3. Try to be holistic. Linking evaluation, communications (especially prioritising the website as a key hub of knowledge) and peer learning via regular meetings and the annual conference meant that we could understand and respond to the needs of the network as well as explore ways of engaging beyond CPP. This is different to an evaluation that is primarily only understood and used by stakeholders.

4. Get a communications system up and running quickly – then improve it. It’s controversial – but I think that setting up a number of projects on Basecamp (an online project management platform) so that we could cheaply and quickly connect all CPP professionals across the country was very important. 

5. If you really want critique you need to have trust. Much is said about the need for professionals to share stories of ‘failure’, reviewing the bad as well as the good in order encourage learning.
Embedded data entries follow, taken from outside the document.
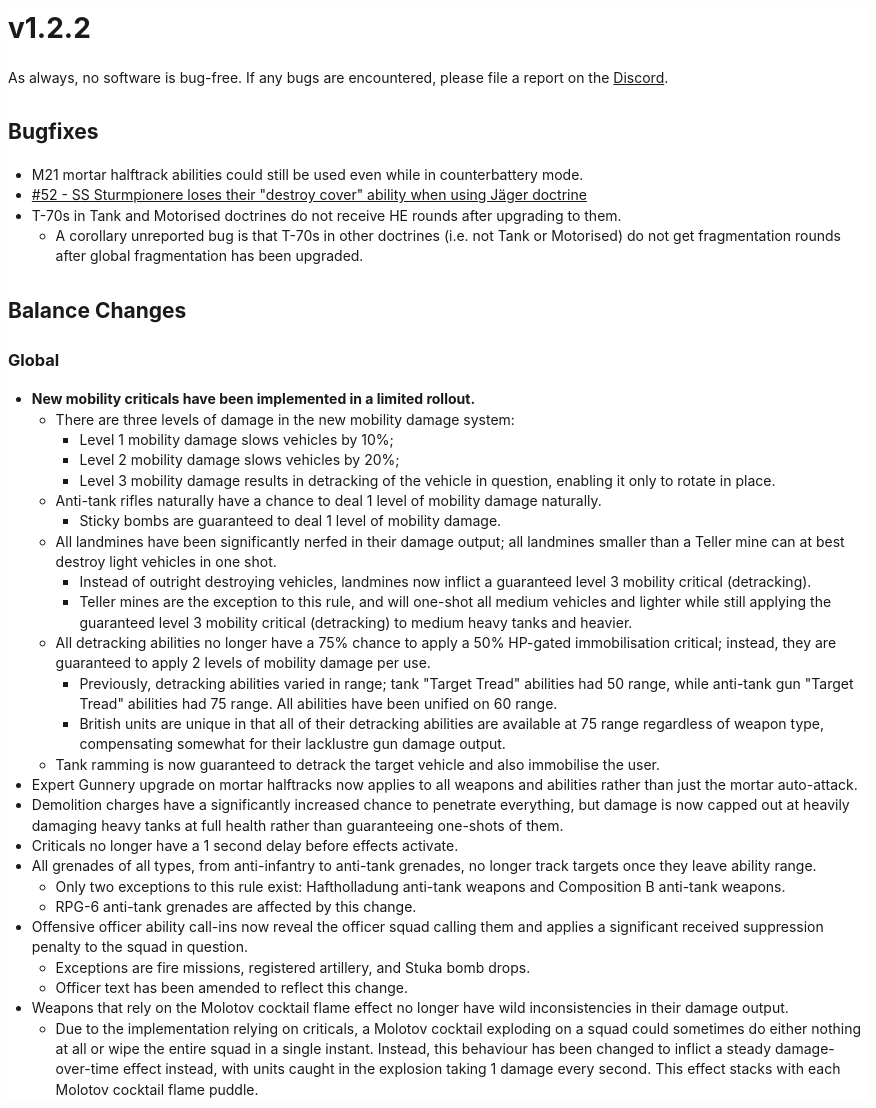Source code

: # v1.2.2

As always, no software is bug-free. If any bugs are encountered, please file a report on the [Discord](https://discord.com/servers/stoklomolvi-development-studios-365319231946096644).

## Bugfixes

- M21 mortar halftrack abilities could still be used even while in counterbattery mode.
- [#52 - SS Sturmpionere loses their "destroy cover" ability when using Jäger doctrine](https://github.com/Stoklomolvi/Spearhead-Public/issues/52)
- T-70s in Tank and Motorised doctrines do not receive HE rounds after upgrading to them.
  - A corollary unreported bug is that T-70s in other doctrines (i.e. not Tank or Motorised) do not get fragmentation rounds after global fragmentation has been upgraded.

## Balance Changes

### Global

- **New mobility criticals have been implemented in a limited rollout.**
  - There are three levels of damage in the new mobility damage system:
    - Level 1 mobility damage slows vehicles by 10%;
    - Level 2 mobility damage slows vehicles by 20%;
    - Level 3 mobility damage results in detracking of the vehicle in question, enabling it only to rotate in place.
  - Anti-tank rifles naturally have a chance to deal 1 level of mobility damage naturally.
    - Sticky bombs are guaranteed to deal 1 level of mobility damage.
  - All landmines have been significantly nerfed in their damage output; all landmines smaller than a Teller mine can at best destroy light vehicles in one shot.
    - Instead of outright destroying vehicles, landmines now inflict a guaranteed level 3 mobility critical (detracking).
    - Teller mines are the exception to this rule, and will one-shot all medium vehicles and lighter while still applying the guaranteed level 3 mobility critical (detracking) to medium heavy tanks and heavier.
  - All detracking abilities no longer have a 75% chance to apply a 50% HP-gated immobilisation critical; instead, they are guaranteed to apply 2 levels of mobility damage per use.
    - Previously, detracking abilities varied in range; tank "Target Tread" abilities had 50 range, while anti-tank gun "Target Tread" abilities had 75 range. All abilities have been unified on 60 range.
    - British units are unique in that all of their detracking abilities are available at 75 range regardless of weapon type, compensating somewhat for their lacklustre gun damage output.
  - Tank ramming is now guaranteed to detrack the target vehicle and also immobilise the user.
- Expert Gunnery upgrade on mortar halftracks now applies to all weapons and abilities rather than just the mortar auto-attack.
- Demolition charges have a significantly increased chance to penetrate everything, but damage is now capped out at heavily damaging heavy tanks at full health rather than guaranteeing one-shots of them.
- Criticals no longer have a 1 second delay before effects activate.
- All grenades of all types, from anti-infantry to anti-tank grenades, no longer track targets once they leave ability range.
  - Only two exceptions to this rule exist: Haftholladung anti-tank weapons and Composition B anti-tank weapons.
  - RPG-6 anti-tank grenades are affected by this change.
- Offensive officer ability call-ins now reveal the officer squad calling them and applies a significant received suppression penalty to the squad in question.
  - Exceptions are fire missions, registered artillery, and Stuka bomb drops.
  - Officer text has been amended to reflect this change.
- Weapons that rely on the Molotov cocktail flame effect no longer have wild inconsistencies in their damage output.
  - Due to the implementation relying on criticals, a Molotov cocktail exploding on a squad could sometimes do either nothing at all or wipe the entire squad in a single instant. Instead, this behaviour has been changed to inflict a steady damage-over-time effect instead, with units caught in the explosion taking 1 damage every second. This effect stacks with each Molotov cocktail flame puddle.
In reality, it is all too easy to focus on a positive story in any evaluation. CPP seems to me like an environment where people are able to share without fear of sanction and it is this culture of trust that is more important than anything to good evaluation. You need to pay attention to how you breed this culture if you want it to happen.

I am particularly excited by the fact that the CPP learning is now part of a bigger conversation looking at the civic role of arts organisations (with the Gulbenkian inquiry), the nature of cultural democracy and capability (Kings College London) and thinking on the nature of ‘place-based’ working (see Langkelly Chase amongst others).

This is all about how we better understand the relationship between people, place, art and culture – not as a series of hierarchies and professional categories -  but as fluid territory where individuals and communities can develop their humanity and creativity. This seems like a big shift in arts policy away from the tired dialectics of ‘access vs excellence’ and hurray for that. The work in many CPP places is genuinely pioneering in this respect and it has been a privilege to work alongside people who are changing the debate as well as doing the work (‘building whilst flying’ as you might say…).

We will be taking a lot of this learning into our work at AND and across the Bridge network nationally and I can’t sign-off without saying a huge thank you to everyone we have worked with.